start SOURCE
Post by Dariusz Orzechowski »

Albert Silver wrote:
MonteCarlo wrote:Well, the search algorithm plays the move with the most visits.

The initial visit is made to the move with the highest probability from the policy head.

With a 1 visit "search", the search will evaluate the position after the move with the highest probability from the policy head, but no matter what the evaluation is, it will play that move.

It has 1 visit, and everything else has 0.

So you're literally just playing against the policy head, as he indicated he liked to do :)
So it is essentially just evaluating the position with the highest value move according to its policy. Ok, well, needless to say, if you reduce the time to the human to impossible controls such as one minute or less with no increment, the human will lose in all likelihood at some juncture, but if that is qualifying the 'pure network' as 2000 or GM, we can say it is already a GM at g/10s. On the other hand, if you set the lower limit to g/5 (minutes) and use this 'pure network', it will never reach GM level, due to the tactics. Unless you handpick the GM I suppose...
end SOURCE
start RECORDS SHOWN
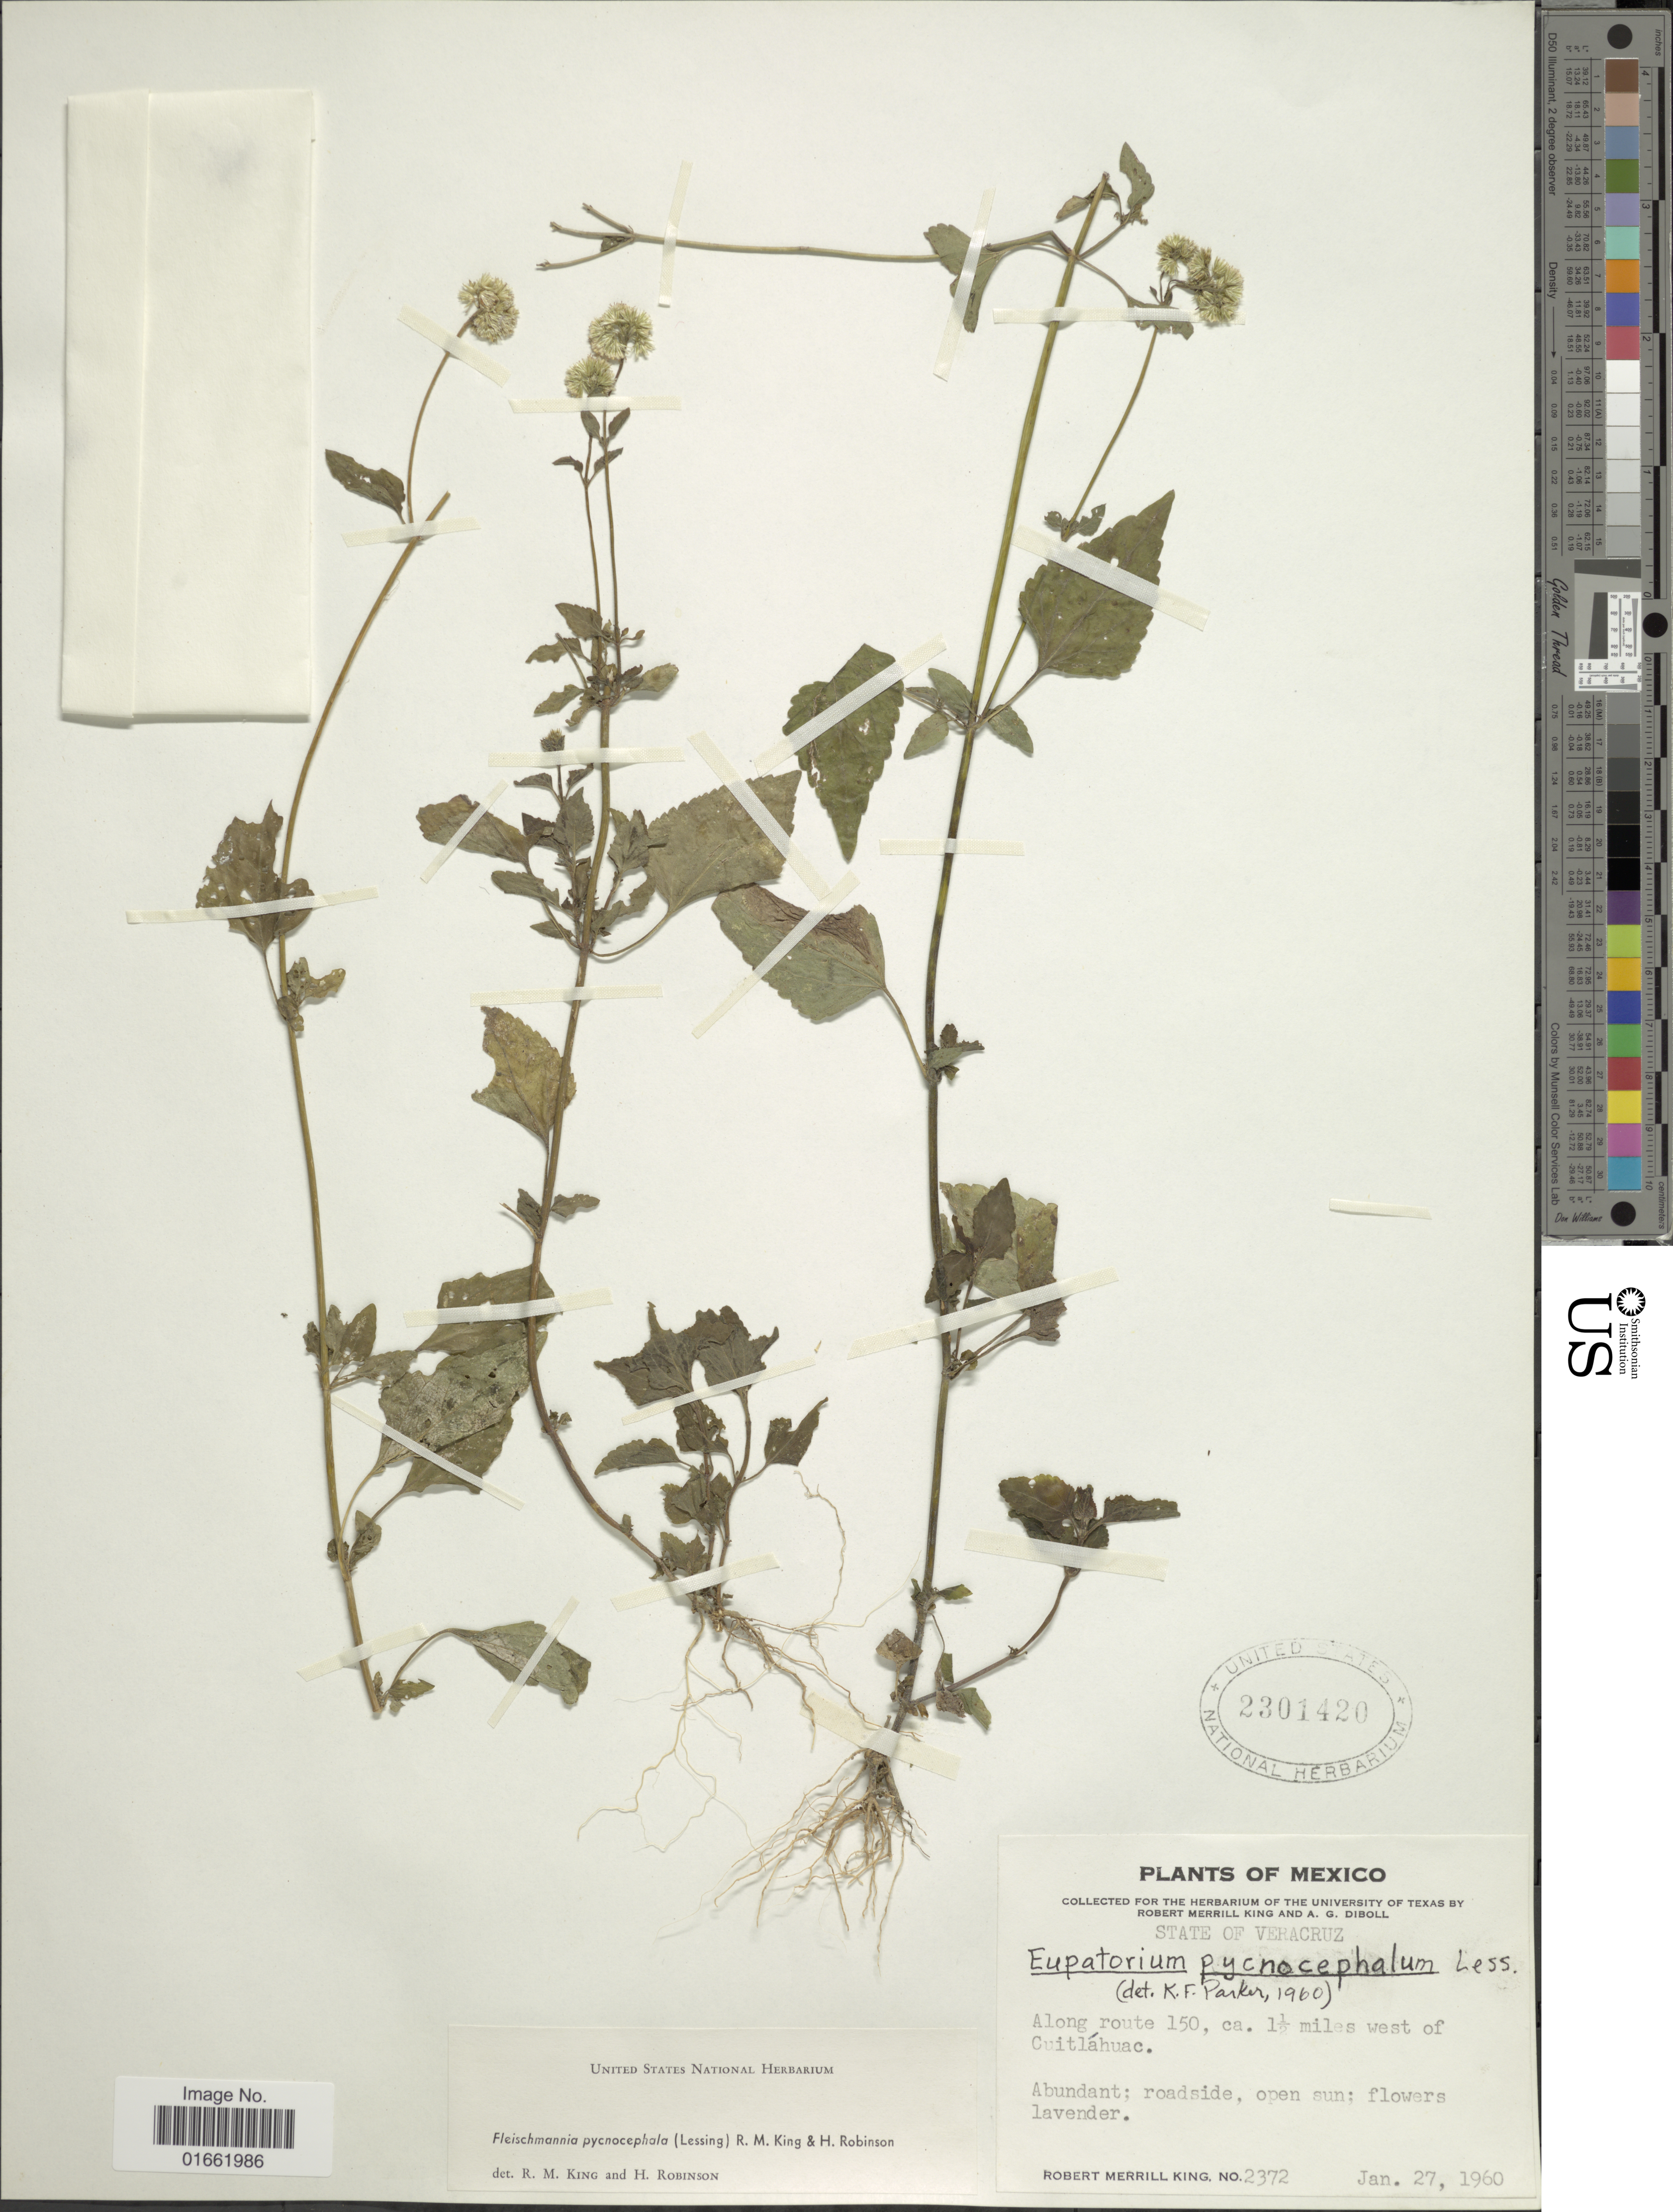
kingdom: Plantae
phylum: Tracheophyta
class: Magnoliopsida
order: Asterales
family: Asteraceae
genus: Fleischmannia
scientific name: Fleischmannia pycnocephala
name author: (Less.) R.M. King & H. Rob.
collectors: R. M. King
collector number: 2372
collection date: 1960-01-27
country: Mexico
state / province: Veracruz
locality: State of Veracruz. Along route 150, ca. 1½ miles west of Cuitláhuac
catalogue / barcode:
end RECORDS SHOWN
» **INSTRUCTIONS**
• 1. Write out, unchanged, the part of the plant-sheet entries that opens with the line containing "scientific name: Fleischmannia pycnocephala" and runs through the end of the entries.
• 2. Extend the forum post about playing against a chess engine's policy head, picking up after its last sentence.
The forum post and the plant-sheet entries have nothing to do with each other.

» **ANSWERS FOR THE TASKS**
• 1.
scientific name: Fleischmannia pycnocephala
name author: (Less.) R.M. King & H. Rob.
collectors: R. M. King
collector number: 2372
collection date: 1960-01-27
country: Mexico
state / province: Veracruz
locality: State of Veracruz. Along route 150, ca. 1½ miles west of Cuitláhuac
catalogue / barcode:

• 2.
You can play against pure network by choosing Easy mode on play.lczero.org and see for yourself. I watched on youtube player called kingscrusher playing against LCZ on Easy and using few minutes per game (so rather blitz than bullet TC). Kingscrusher strength is around 2200 I think (he is a FIDE CM) and it was not an easy task for him to dispatch LCZ network, he even lost at least one game IIRC. Hence my rough estimation of LCZ pure network level to be about 2000.

As for tactics, a neural network can learn to recognize tactical motifs and LCZ is learning albeit slowly. I took network #125 (one that played in TCEC recently) and a more recent #234 and run them on ECM tactical test suite (879 positions).

Results on 1 playout (for comparison: SF9 depth 1 scores 124/879):

Code: Select all

#125   111/879
#234   158/879
I also checked how it changes for net #234 with more playouts:

Code: Select all

158/879  p 1
171/879  p 10
208/879  p 100
268/879  p 1000
My guess is that with more training and bigger network, a lot of tactics will be recognized on the spot and it may be enough to get to GM level with just 1 playout. Having such strong priors, search will solve even more tactics and it may be enough for 3000+ engines. In other aspects of game (except endgame), LCZ is already there I think.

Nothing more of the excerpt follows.